TASK STATEMENT: Among the entries below, tally the lines that include "round", and give the number alone.

DATA PROVIDED:
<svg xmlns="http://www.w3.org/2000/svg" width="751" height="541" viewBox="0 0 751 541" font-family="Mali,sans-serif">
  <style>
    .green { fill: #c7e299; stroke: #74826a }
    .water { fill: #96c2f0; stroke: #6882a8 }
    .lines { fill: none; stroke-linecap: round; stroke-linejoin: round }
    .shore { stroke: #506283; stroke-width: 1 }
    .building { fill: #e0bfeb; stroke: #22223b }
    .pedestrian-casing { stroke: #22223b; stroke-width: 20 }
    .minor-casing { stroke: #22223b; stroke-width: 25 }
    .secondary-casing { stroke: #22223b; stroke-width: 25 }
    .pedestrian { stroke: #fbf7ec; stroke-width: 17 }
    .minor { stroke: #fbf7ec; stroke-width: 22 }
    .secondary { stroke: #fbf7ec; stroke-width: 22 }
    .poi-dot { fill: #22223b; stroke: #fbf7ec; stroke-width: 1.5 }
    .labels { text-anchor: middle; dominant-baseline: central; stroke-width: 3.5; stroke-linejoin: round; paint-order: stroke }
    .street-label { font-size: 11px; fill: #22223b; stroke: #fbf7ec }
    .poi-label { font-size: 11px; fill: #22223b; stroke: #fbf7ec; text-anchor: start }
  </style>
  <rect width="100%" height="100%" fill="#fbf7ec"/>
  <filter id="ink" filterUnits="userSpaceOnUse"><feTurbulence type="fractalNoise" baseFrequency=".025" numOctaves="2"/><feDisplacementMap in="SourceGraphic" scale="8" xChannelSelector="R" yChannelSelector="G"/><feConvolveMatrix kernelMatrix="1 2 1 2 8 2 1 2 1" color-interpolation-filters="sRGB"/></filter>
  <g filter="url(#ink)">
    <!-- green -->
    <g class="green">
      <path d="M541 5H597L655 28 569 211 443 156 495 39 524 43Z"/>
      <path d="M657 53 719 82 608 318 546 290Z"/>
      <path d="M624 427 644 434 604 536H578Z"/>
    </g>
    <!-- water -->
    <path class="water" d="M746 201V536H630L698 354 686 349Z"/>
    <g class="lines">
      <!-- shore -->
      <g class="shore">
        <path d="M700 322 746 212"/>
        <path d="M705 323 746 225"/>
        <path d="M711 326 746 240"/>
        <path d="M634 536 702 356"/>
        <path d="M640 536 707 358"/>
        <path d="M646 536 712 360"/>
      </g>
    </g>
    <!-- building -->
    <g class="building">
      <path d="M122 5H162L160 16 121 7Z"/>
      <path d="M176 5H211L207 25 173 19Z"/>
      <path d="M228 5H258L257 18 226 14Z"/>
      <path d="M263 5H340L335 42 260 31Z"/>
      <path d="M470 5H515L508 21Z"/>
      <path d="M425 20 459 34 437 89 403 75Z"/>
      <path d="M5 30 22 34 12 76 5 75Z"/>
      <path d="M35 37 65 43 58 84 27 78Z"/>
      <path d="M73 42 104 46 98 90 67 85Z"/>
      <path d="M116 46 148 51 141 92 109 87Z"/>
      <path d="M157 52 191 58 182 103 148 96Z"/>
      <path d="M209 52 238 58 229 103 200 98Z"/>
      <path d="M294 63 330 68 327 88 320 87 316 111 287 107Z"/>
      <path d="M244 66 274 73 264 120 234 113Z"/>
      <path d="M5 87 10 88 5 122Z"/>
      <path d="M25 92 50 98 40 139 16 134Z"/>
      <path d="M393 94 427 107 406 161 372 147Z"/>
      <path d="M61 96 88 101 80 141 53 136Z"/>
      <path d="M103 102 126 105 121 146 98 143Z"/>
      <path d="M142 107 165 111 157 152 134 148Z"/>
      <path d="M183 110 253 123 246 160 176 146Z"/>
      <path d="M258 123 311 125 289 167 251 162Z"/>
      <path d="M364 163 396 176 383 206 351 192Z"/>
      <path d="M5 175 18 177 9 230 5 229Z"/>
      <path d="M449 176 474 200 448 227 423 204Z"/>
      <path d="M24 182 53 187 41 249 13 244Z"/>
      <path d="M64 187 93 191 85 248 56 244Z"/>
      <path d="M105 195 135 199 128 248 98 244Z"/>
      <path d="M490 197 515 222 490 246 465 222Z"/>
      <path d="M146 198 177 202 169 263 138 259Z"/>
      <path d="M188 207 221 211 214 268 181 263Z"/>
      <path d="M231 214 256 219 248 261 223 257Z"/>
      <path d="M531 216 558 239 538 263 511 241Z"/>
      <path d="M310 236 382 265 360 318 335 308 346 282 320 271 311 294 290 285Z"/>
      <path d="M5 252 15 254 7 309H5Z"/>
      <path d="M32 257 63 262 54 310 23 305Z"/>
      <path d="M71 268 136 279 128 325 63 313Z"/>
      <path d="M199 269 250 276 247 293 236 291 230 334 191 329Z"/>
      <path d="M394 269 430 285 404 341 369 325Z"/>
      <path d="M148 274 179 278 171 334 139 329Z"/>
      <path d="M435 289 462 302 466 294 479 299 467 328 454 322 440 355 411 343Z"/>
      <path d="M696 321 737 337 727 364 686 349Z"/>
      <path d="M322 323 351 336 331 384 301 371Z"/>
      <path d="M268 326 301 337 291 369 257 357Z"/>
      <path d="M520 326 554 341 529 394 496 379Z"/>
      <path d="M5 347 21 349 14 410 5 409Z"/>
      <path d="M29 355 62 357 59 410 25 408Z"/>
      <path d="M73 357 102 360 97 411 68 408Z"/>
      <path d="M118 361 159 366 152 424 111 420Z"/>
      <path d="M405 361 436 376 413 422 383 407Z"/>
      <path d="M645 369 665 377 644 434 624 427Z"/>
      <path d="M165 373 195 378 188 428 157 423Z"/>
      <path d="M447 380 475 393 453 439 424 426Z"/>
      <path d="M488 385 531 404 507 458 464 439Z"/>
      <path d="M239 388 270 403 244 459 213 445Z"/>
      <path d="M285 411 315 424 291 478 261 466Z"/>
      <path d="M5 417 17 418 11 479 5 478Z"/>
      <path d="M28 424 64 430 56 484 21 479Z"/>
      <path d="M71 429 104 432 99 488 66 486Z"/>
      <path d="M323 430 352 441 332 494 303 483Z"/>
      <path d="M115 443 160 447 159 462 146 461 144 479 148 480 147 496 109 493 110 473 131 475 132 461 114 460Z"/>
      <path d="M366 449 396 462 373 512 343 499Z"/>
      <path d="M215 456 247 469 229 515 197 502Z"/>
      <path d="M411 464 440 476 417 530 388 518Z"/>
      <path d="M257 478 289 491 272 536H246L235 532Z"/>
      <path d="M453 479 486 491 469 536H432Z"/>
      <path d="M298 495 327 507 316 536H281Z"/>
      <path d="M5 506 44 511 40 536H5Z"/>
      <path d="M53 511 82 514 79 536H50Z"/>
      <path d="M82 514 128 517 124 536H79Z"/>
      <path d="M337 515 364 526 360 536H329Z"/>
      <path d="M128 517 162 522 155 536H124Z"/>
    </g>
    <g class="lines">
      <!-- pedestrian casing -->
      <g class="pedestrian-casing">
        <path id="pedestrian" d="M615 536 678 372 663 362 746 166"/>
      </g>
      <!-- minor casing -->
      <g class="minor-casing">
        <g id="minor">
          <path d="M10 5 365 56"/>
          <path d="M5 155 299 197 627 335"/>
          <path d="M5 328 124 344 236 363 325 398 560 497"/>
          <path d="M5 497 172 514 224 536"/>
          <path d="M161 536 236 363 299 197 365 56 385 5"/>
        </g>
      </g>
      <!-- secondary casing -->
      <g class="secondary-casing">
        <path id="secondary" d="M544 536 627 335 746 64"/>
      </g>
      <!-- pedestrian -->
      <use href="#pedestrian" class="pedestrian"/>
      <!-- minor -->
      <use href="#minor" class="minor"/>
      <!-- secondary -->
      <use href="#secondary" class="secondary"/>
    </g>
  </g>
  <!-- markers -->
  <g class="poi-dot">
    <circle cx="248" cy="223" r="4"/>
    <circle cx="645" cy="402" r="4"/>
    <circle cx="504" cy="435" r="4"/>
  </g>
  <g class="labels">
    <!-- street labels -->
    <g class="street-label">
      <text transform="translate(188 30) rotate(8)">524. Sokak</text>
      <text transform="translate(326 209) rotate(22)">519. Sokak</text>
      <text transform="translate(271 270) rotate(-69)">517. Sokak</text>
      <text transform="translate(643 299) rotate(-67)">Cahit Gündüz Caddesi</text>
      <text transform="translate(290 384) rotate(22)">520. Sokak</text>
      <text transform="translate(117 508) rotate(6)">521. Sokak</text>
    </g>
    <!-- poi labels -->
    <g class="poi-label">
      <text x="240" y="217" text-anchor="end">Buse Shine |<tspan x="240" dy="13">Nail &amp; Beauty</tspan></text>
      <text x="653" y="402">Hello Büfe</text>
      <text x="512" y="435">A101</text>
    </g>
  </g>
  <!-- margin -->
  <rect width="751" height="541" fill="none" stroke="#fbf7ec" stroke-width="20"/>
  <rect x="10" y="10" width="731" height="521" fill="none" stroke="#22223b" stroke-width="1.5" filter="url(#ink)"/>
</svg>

WRITTEN ANSWER: 2